Will Tillerson’s visit reset China-US relations?

By Robert A. Manning Source:Global Times Published: 2017/3/14 11:03:39

US Secretary of State Rex Tillerson is walking into the eye of the storm. His first visit to Asia (Japan, South Korea and China) comes amid political turmoil in South Korea, a missile-firing North Korea reportedly planning another nuclear test, a South Korea-China row over the THAAD deployment, and uncertainty clouding Sino-US relations.

Tillerson's role in the Trump administration is also in question. The well-respected ex-CEO of ExxonMobil has been absent from several Trump meetings with heads of State and has not been allowed to choose a deputy nor senior staff. But, Tillerson meets with Trump several times a week, and some speculate he is quietly letting internal power struggles in the White House play out before raising his profile.

Yet coming on the heels of a successful Asia tour by US Defense Secretary James Mattis in early February, Tillerson's first foreign sojourn to East Asia appears to underscore that the region is an important priority to Trump. It also reflects a sense of urgency with regard to concerns about reckless North Korean behavior, a central theme of his trip.

With North Korean missiles recently landing within Japan's 200 miles exclusive economic zone, the North Korean nuclear issue will likely dominate Tillerson's discussions in Tokyo. The recent Trump-Abe summit went a long way toward reassuring Japan about the US' security role. But Japan, like the US' other Asian allies, is concerned about what Trump's "America First" policy, the US rejection of the TPP and moves toward protectionism may mean for the US' long-term role in the region. 

Tillerson's visit to South Korea comes at an awkward moment. South Korean president Park Geun-hye has just been impeached, creating a political vacuum that will not be filled until after the mid-May elections. Moreover, Moon Jae-in, the leftist opposition candidate is leading in the presidential polls. Moon favors dialogue with North Korea and has opposed the deployment of the THAAD missile defense system. His election would likely create some tension in US-South Korea relations, particularly over how to deal with Pyongyang.

But by far, the most important challenge on Tillerson's trip will be his meetings in Beijing. Tillerson will be setting the stage for the Trump-Xi Jinping summit in April, giving a preview to his Chinese counterparts on Trump's approach to China. Many expect a reset in Sino-US relations.

The most urgent item on Tillerson's agenda is finding a common ground with Beijing on how to deal with North Korea. There is a risk of a continuing "blame game," where the US presses China to use its influence on Pyongyang to solve the nuclear issue while Beijing presses the US to stop threatening North Korea and engage in dialogue. The danger is that North Korea may become a source for Sino-US confrontation rather than cooperation.

But, there are important overlaps in US and Chinese interests (a non-nuclear North Korea and stability on the peninsula), and a concerted approach of working with the other powers in Northeast Asia has the best chance of achieving positive results.

The Trump administration inherits a troubled US-China relationship in which the US consensus has unraveled.

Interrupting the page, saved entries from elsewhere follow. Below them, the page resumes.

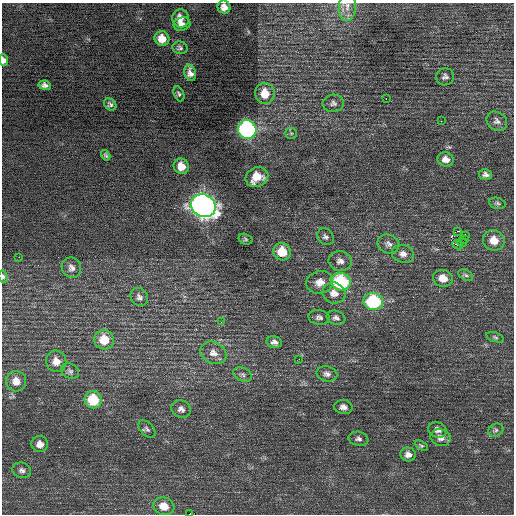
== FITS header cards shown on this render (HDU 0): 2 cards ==
NAXIS1  =                  512 / Axis length
NAXIS2  =                  512 / Axis length

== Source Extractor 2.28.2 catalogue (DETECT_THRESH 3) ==
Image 512 x 512 px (HDU 0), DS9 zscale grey, 1 PNG px = 1 image px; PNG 516 x 516 px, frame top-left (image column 1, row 512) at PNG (2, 3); each listed source drawn as its Kron ellipse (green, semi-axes under 4 px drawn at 4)
Background 0.255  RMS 0.78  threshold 2.35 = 3 sigma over >= 5 px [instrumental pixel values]
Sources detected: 76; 1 with non-positive FLUX_AUTO (blend fragments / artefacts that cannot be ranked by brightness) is neither listed nor drawn; the other 75 listed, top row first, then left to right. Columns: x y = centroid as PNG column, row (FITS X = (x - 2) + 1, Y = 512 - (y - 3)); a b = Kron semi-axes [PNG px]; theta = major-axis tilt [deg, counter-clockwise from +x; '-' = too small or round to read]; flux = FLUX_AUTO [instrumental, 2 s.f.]
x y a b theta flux
347 6 15 8 87 390
224 7 6 6 - 320
181 18 9 8 - 420
182 24 8 6 20 290
162 38 7 7 - 640
180 48 7 6 - 130
3 60 6 4 -85 290
190 73 8 5 -75 280
445 77 9 8 - 190
45 85 6 4 -9 170
265 93 10 9 - 820
179 94 8 5 -67 93
386 99 2 2 - 350
333 103 10 8 6 210
110 104 7 5 -39 130
441 121 2 2 - 200
497 121 11 9 -36 230
247 129 9 9 - 10000
291 133 6 5 - 86
106 155 5 4 - 89
446 159 8 7 - 350
181 166 8 7 - 620
485 174 6 5 - 160
257 177 12 9 23 1000
497 203 8 5 -11 110
203 206 13 11 -31 32000
458 231 2 2 - 660
465 235 2 2 - 2000
325 237 9 7 -45 170
245 239 7 5 -17 86
465 239 3 2 - 16
494 240 11 10 - 770
462 242 5 2 - 82
388 244 11 9 -21 260
457 245 5 3 - 940
282 252 9 8 - 1100
403 254 11 8 -16 320
19 257 2 2 - 430
340 261 11 10 - 310
71 268 10 9 - 270
466 275 8 5 -27 100
3 277 6 4 -75 93
443 278 10 8 -13 640
320 282 13 11 13 540
341 282 10 8 -16 4800
334 293 11 10 - 460
139 297 9 8 - 190
373 302 10 8 -12 4700
319 317 10 7 -9 180
336 318 10 7 -20 190
221 322 4 3 - 39
495 337 9 4 -19 100
104 340 10 9 - 1100
274 342 7 5 -12 200
213 353 13 10 -27 450
299 359 3 2 - 62
56 361 11 10 - 480
70 371 9 7 -30 160
327 374 10 7 -13 230
243 375 10 6 -26 180
16 381 10 10 - 500
93 400 9 8 - 2100
343 407 9 7 -12 230
181 409 10 8 -29 230
147 429 11 6 -46 160
437 430 9 7 -18 230
496 430 8 6 28 130
441 438 10 8 -18 290
358 439 10 7 -10 180
40 444 8 8 - 360
421 446 7 4 -30 82
408 454 8 7 - 280
22 470 9 7 -17 190
164 506 11 8 -19 670
190 514 4 2 - 1700
At the frame edge (FLAGS 8, measured only in part): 5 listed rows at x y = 347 6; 224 7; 3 60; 3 277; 190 514
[1 non-positive-flux detection neither listed nor drawn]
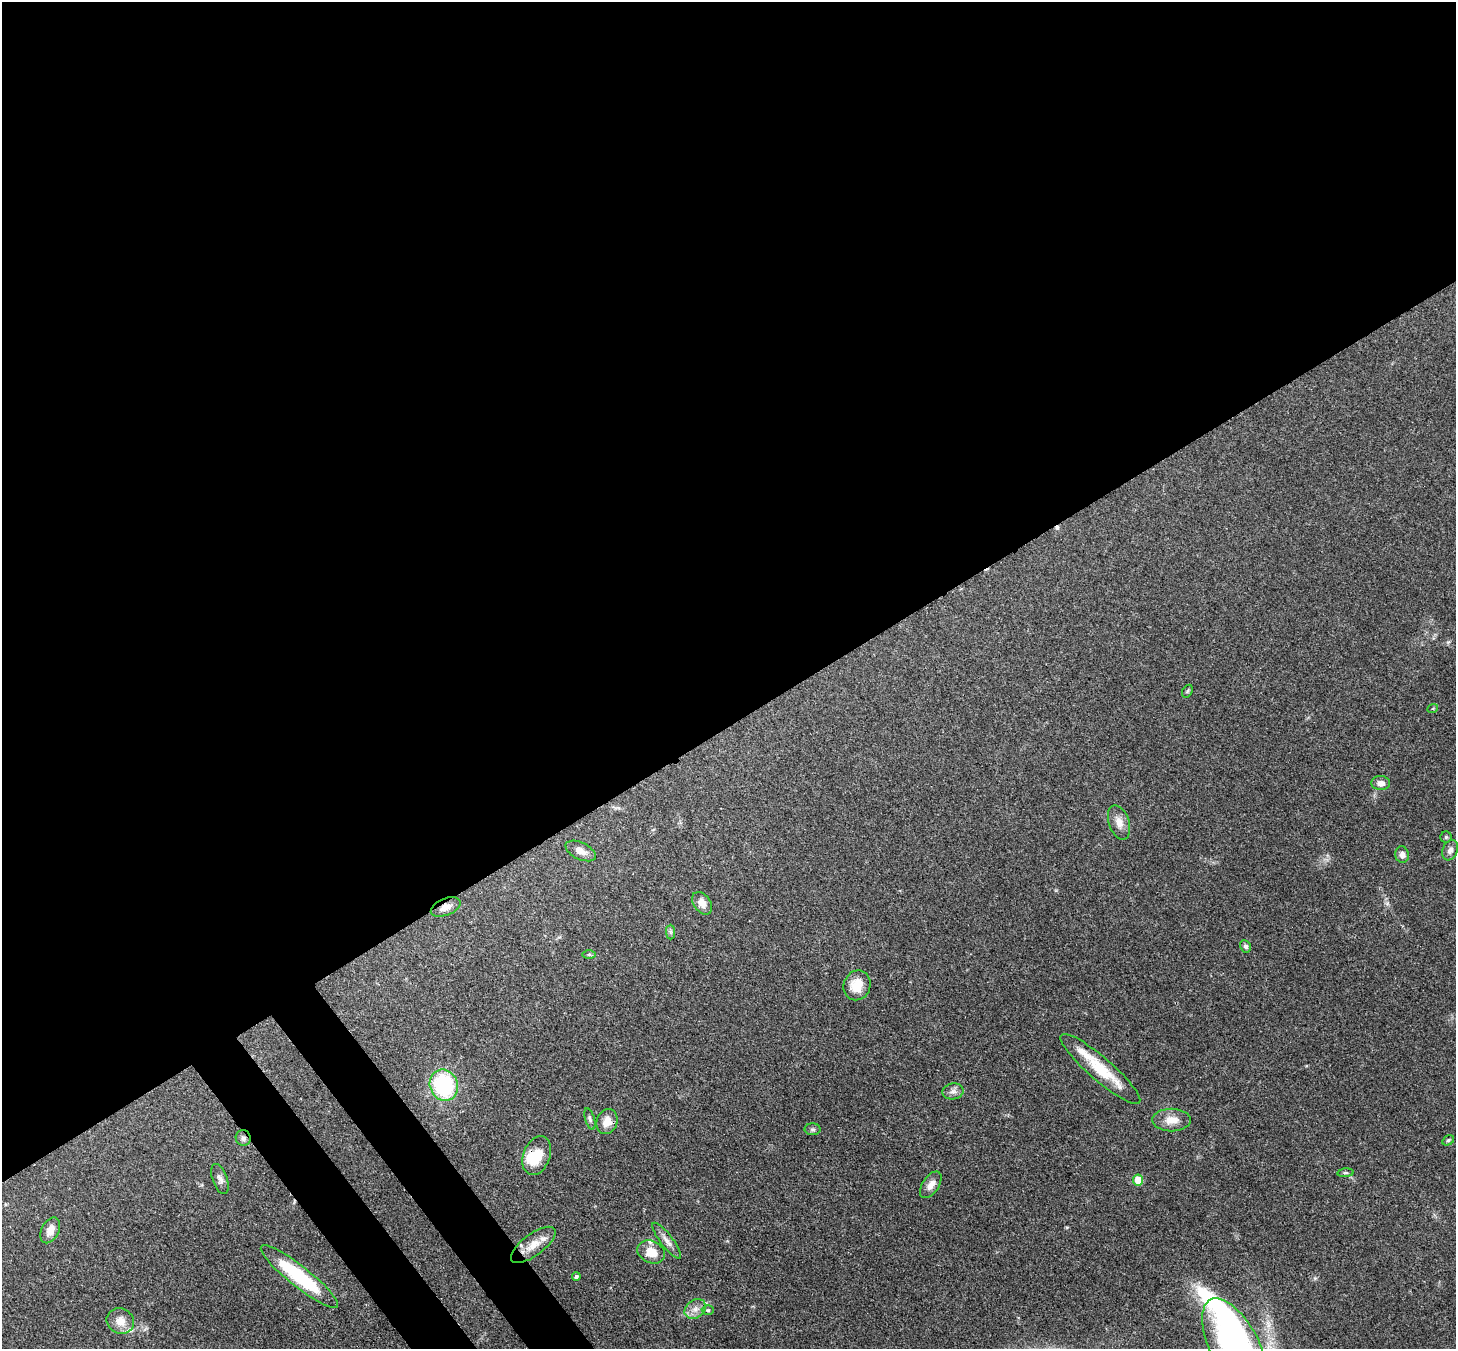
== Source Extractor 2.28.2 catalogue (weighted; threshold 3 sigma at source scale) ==
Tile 2 of 4 x 4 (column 2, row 1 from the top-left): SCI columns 1533-2986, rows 4251-5597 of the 5971 x 5944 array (HDU 1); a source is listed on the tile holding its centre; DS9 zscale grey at full resolution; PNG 1458 x 1351 px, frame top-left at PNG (2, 2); each listed source drawn as its Kron ellipse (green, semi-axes under 4 px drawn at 4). Shown black and unused: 56% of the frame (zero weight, under 3 of 4 exposures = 7% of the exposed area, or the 3 px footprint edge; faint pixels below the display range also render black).
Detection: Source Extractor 2.28.2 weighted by HDU 2 'WHT'; one run over the whole footprint, this tile lists its part. Background 0.179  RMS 0.0049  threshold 0.022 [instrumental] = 3 sigma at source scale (4.5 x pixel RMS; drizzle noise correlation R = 1.50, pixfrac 1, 0.05/0.05 arcsec/px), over >= 5 px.
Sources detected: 45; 2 inside a brighter object's white glare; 1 cosmic-ray / hot-pixel residue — neither listed nor drawn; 4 inside a brighter listed object's ellipse — not listed separately; the other 38 listed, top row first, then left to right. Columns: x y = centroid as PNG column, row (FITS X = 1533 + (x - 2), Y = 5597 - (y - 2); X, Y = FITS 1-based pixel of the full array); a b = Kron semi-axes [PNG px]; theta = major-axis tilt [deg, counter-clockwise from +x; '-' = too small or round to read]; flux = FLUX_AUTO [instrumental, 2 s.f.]
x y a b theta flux
1187 691 7 5 59 0.77
1433 708 5 3 - 0.43
1381 783 9 7 -4 3.1
1119 822 18 10 -72 4.8
1446 837 5 5 - 0.73
1450 850 10 7 69 2.3
581 851 16 8 -26 3.8
1402 855 8 7 - 2.5
702 903 12 8 -55 4.3
446 907 15 8 22 4.1
670 932 7 4 -89 1.1
1245 946 6 5 - 1.2
589 954 6 4 0 0.77
857 985 15 13 67 9
1100 1069 52 11 -41 19
444 1085 16 13 -69 43
953 1091 10 8 10 2.4
590 1119 11 4 -73 1.2
1172 1120 19 11 -1 5.9
607 1122 13 10 68 5.5
813 1129 8 6 0 1.1
243 1138 8 7 - 1.6
1448 1140 6 4 30 0.75
537 1156 20 13 69 12
1346 1173 8 3 6 0.72
220 1179 15 7 -71 2.4
1138 1180 5 5 - 13
931 1185 15 8 57 3.5
50 1230 14 8 63 4.3
667 1241 22 6 -53 3.4
533 1245 26 11 36 7.3
651 1252 14 11 -26 7.7
299 1277 48 10 -38 36
576 1277 4 4 - 1.2
695 1309 11 9 38 3.4
708 1310 6 5 - 0.76
120 1321 14 12 -29 5.4
1235 1347 53 24 -63 130
Overlapping masked pixels (flux is a lower limit): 3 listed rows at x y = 446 907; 243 1138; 537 1156
Isophote crosses this tile's border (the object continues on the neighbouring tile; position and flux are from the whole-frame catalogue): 1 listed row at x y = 1235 1347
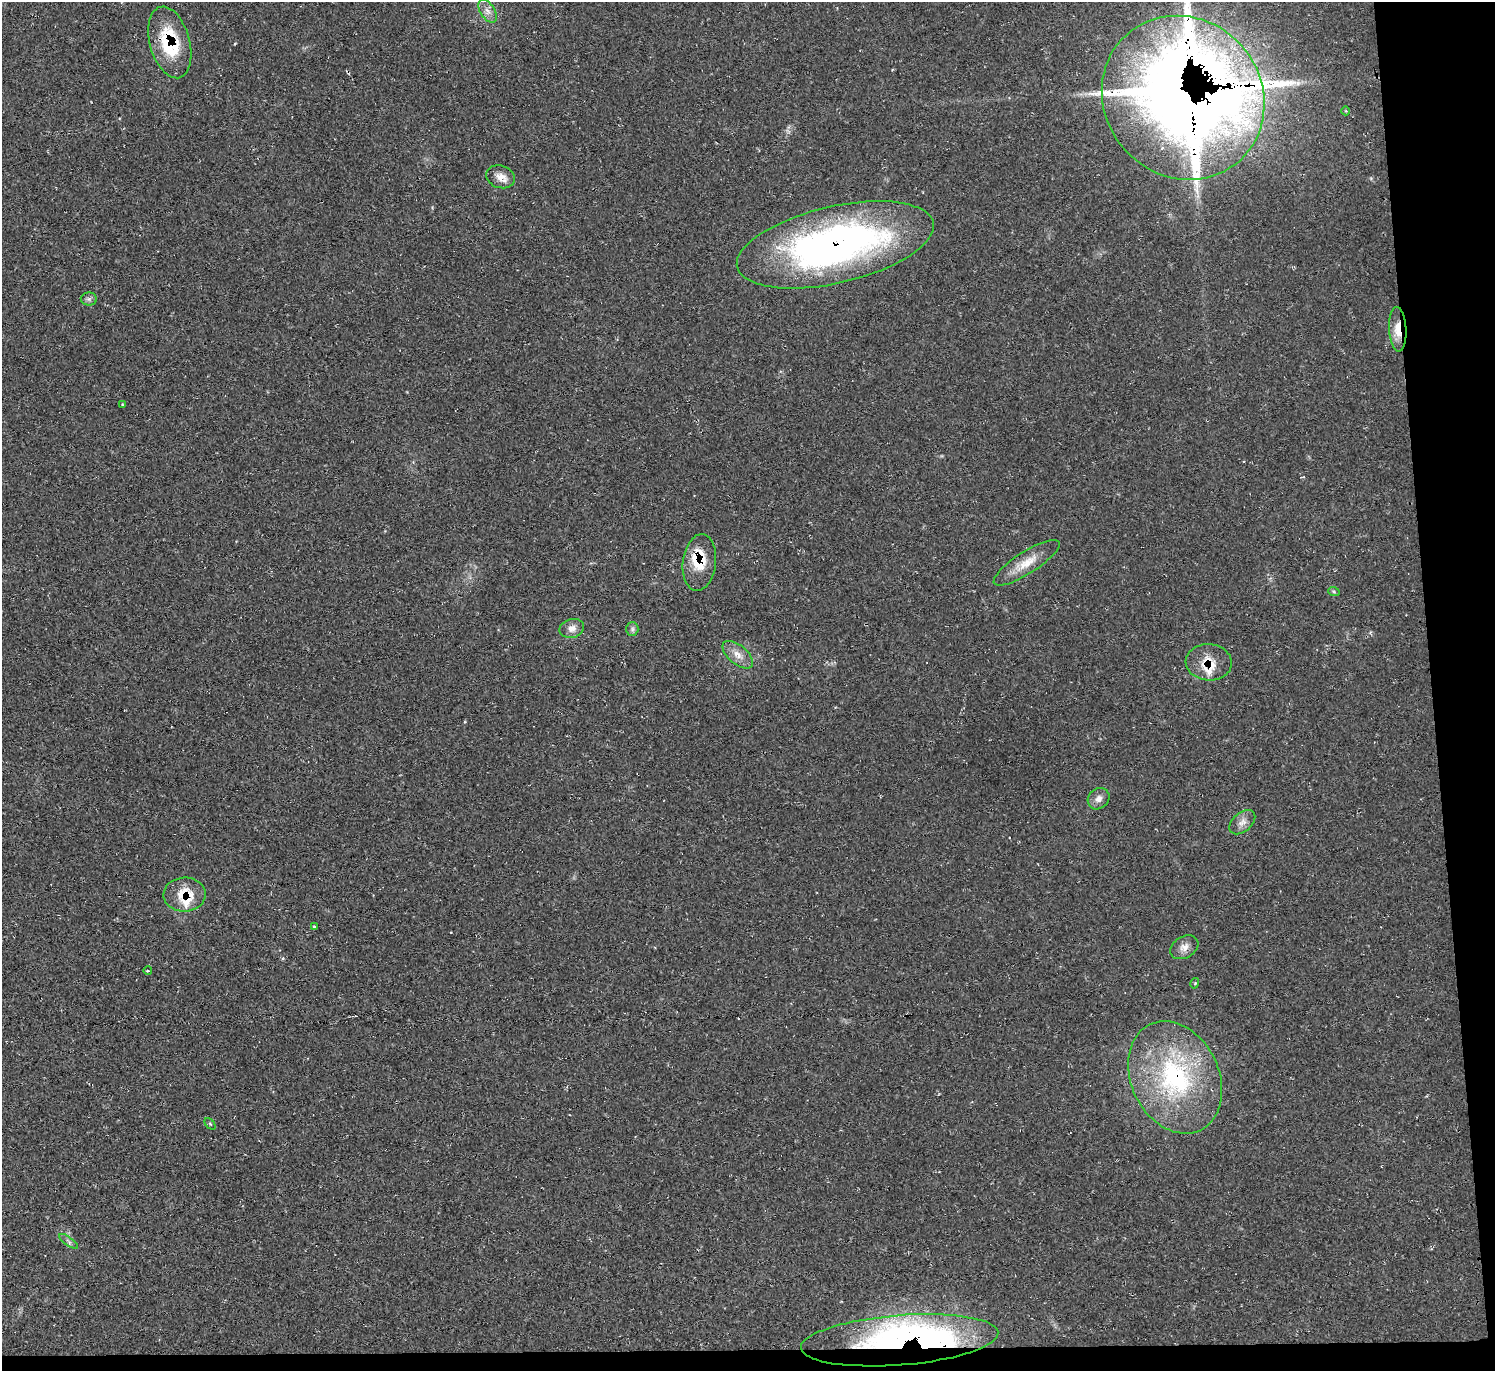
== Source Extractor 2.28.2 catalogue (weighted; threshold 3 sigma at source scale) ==
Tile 9 of 3 x 3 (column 3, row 3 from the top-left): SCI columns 2996-4488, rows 230-1598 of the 4488 x 4464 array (HDU 1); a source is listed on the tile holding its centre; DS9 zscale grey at full resolution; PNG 1497 x 1373 px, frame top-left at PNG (2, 2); each listed source drawn as its Kron ellipse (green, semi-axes under 4 px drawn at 4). Shown black and unused: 6% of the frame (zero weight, under 2 of 3 exposures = <1% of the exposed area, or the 3 px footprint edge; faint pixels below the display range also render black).
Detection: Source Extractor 2.28.2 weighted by HDU 2 'WHT'; one run over the whole footprint, this tile lists its part. Background 0.0239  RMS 0.0062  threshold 0.0278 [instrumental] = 3 sigma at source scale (4.5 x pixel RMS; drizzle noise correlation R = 1.50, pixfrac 1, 0.05/0.05 arcsec/px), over >= 5 px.
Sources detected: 32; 1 inside a brighter object's white glare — neither listed nor drawn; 4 inside a brighter listed object's ellipse — not listed separately; the other 27 listed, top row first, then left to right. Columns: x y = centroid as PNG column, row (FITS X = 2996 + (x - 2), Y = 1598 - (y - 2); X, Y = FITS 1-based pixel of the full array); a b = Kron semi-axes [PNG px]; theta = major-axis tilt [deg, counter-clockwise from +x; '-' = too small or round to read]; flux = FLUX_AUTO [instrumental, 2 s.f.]
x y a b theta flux
487 11 13 7 -58 4.1
170 42 37 20 -75 37
1183 98 85 78 -48 1400
1346 111 4 3 - 0.52
500 177 14 11 -19 5.5
835 245 101 38 13 280
89 299 8 6 0 1.7
1398 329 22 8 -87 9.4
122 405 3 3 - 0.61
699 562 28 16 83 20
1027 563 38 11 33 13
1334 592 6 4 -20 0.81
572 628 12 9 15 4.3
632 629 6 6 - 1.5
738 655 18 9 -40 6.3
1209 662 23 18 -4 14
1099 799 12 10 42 3.8
1242 822 15 9 40 4.4
185 894 21 17 4 18
314 926 4 2 - 0.51
1184 947 15 10 31 4.8
148 971 4 3 - 0.57
1195 983 5 3 - 0.61
1175 1077 58 44 -64 98
210 1124 6 4 -45 0.87
69 1241 11 3 -36 1.2
900 1340 99 25 4 170
Overlapping masked pixels (flux is a lower limit): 9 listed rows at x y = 170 42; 1183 98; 835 245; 1398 329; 699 562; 1209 662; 185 894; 1175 1077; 900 1340
Isophote crosses this tile's border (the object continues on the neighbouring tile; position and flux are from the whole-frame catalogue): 1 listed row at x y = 1183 98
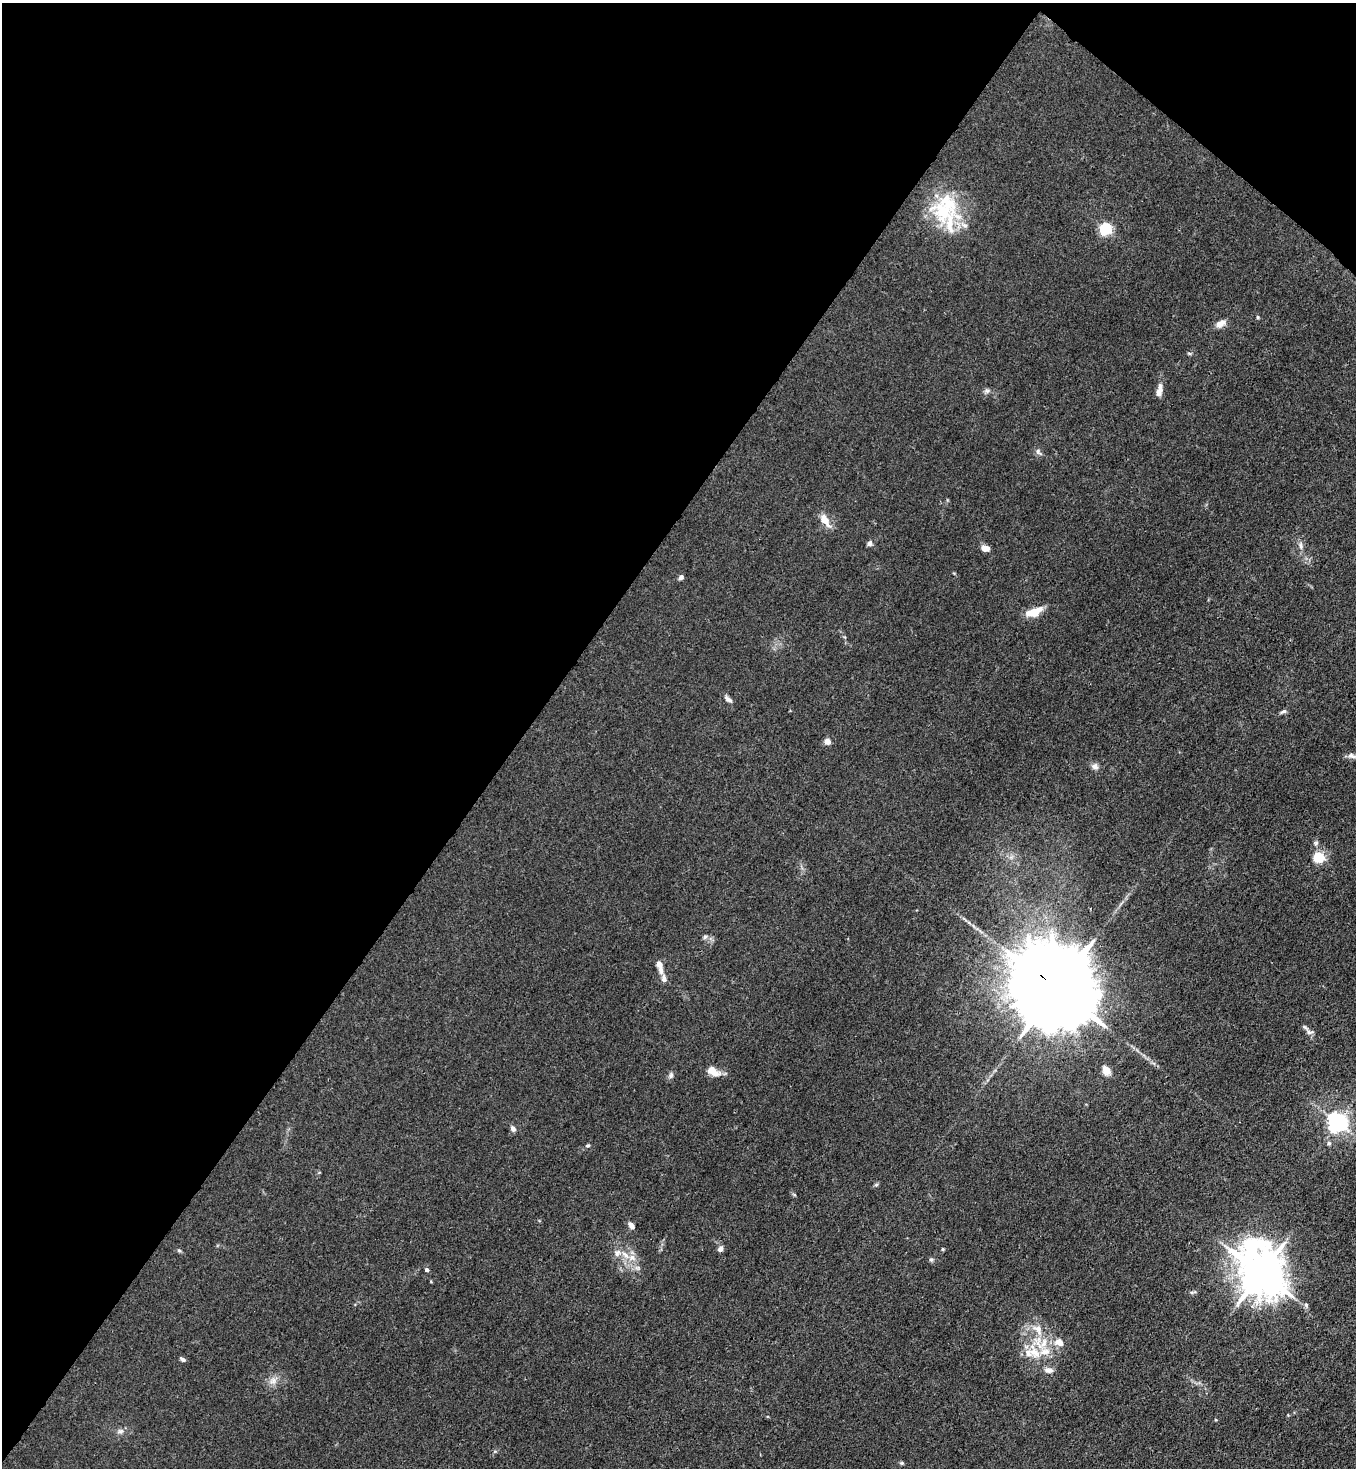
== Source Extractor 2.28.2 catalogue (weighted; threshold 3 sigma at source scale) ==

The US business community, a key pillar of the relationship, has increasingly voiced concerns that it feels less welcome, and Beijing's emphasis on "national champions" for key industries is closing off opportunities.

Tillerson is likely to stress the need for a new economic relationship based on the principle of reciprocity. Negotiating a robust Bilateral Investment Treaty would be a good mechanism for more reciprocal economic ties.

During his confirmations hearings, Tillerson made provocative remarks, threatening to block China's access to the South China Sea territories under US control. He has since backed away from those comments, and no doubt, his views will be questioned in Beijing.

China's assertive maritime activities have been a major source of debate in the US along with a push for more aggressive freedom of navigation operations. But of late, the South China Sea has been relatively quiet. Beijing has nearly finished its construction on disputed reefs, has bolstered its ties with other claimants such as the Philippines and Malaysia, and is expected to reach a new Code of Conduct accord with ASEAN. The US has pushed for such an agreement, and it may be on Tillerson's agenda.

More broadly, Tillerson may probe for a new framework for Sino-US dialogue to replace the Strategic and Economic Dialogue. A new bargain focusing on economic objectives and strategic issues could be the centerpiece of the meeting.